Assignment: An exact copy of the data is required. No picture may appear in it.

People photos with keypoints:
....................
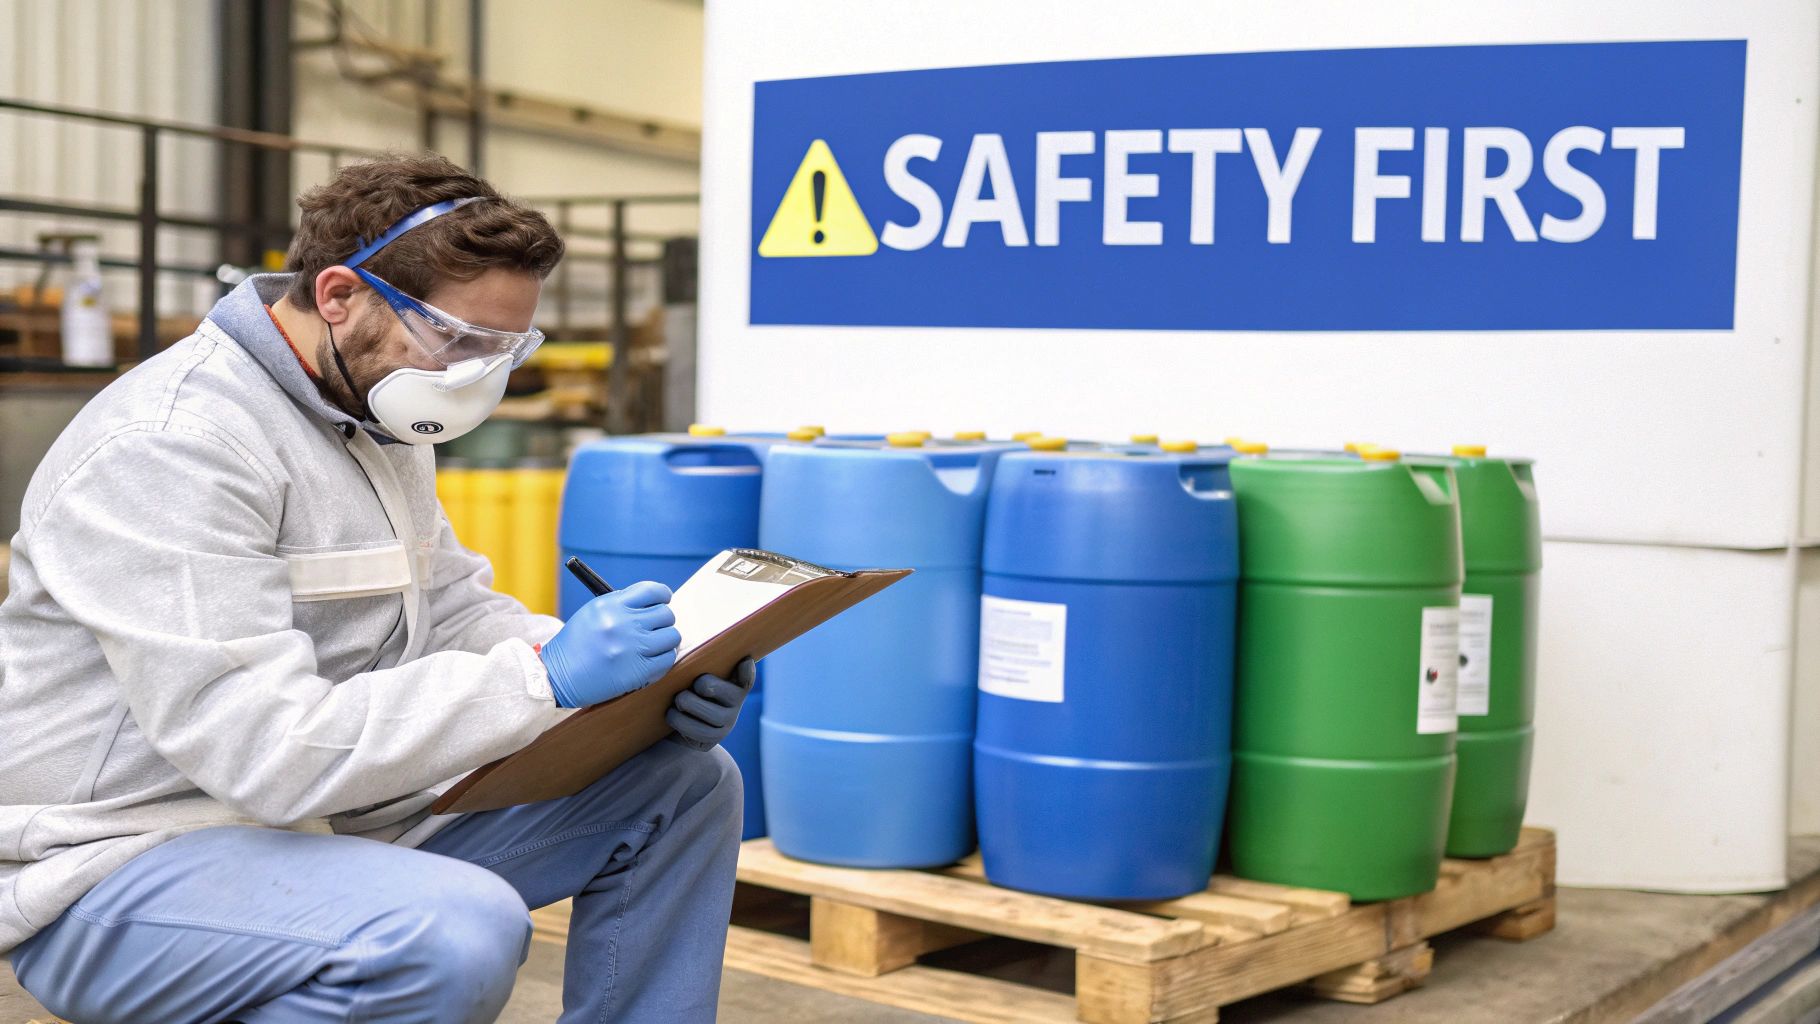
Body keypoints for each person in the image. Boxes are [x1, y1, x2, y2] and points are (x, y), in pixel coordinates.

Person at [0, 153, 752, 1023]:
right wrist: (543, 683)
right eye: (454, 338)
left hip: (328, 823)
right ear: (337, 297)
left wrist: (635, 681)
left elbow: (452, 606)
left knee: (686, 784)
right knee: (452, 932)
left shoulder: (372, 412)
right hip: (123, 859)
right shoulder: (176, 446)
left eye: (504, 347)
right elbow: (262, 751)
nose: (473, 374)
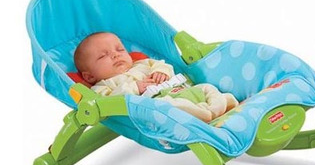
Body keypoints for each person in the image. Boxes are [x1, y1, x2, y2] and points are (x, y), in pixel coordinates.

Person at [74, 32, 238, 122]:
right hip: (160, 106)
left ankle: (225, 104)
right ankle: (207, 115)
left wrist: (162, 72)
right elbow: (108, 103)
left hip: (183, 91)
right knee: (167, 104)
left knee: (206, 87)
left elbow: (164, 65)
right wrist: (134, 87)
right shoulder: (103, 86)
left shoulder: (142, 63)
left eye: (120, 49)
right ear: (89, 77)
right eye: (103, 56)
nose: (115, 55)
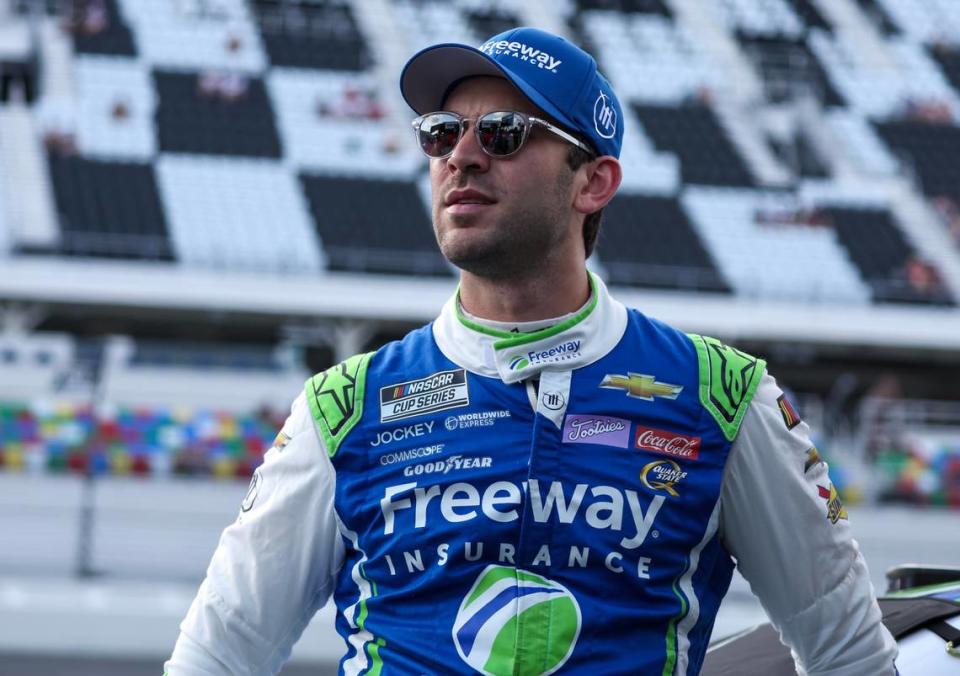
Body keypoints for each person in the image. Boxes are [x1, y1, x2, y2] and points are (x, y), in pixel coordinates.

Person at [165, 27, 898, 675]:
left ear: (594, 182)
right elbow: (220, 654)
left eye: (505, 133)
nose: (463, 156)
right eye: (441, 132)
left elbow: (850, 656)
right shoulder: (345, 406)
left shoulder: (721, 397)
....................
Response to this task:
Body keypoints for each person in the image. Boxes are [x1, y1, x2, y2] and points are (x, y), in pixel coordinates.

Person at [0, 153, 752, 1023]:
right wrist: (543, 683)
right eye: (454, 338)
left hip: (328, 823)
right ear: (337, 297)
left wrist: (635, 681)
left elbow: (452, 606)
left knee: (686, 784)
right knee: (452, 932)
left shoulder: (372, 412)
right hip: (123, 859)
right shoulder: (176, 446)
left eye: (504, 347)
right elbow: (262, 751)
nose: (473, 374)
Body keypoints for each person in the image. Boxes are [x1, y1, x2, y2] and points are (x, y), in pixel coordinates.

Person at [74, 32, 238, 122]:
right hip: (160, 106)
left ankle: (225, 104)
right ankle: (207, 115)
left wrist: (162, 72)
right elbow: (108, 103)
left hip: (183, 91)
right knee: (167, 104)
left knee: (206, 87)
left elbow: (164, 65)
right wrist: (134, 87)
right shoulder: (103, 86)
left shoulder: (142, 63)
left eye: (120, 49)
right ear: (89, 77)
right eye: (103, 56)
nose: (115, 55)
Body keypoints for each person in the image. Boxes are [x1, y1, x2, y2] and points are (x, y), in pixel coordinates.

Person at [165, 27, 898, 675]:
left ear: (594, 182)
right elbow: (220, 654)
left eye: (505, 133)
nose: (463, 156)
right eye: (441, 132)
left elbow: (850, 656)
right shoulder: (345, 406)
left shoulder: (721, 397)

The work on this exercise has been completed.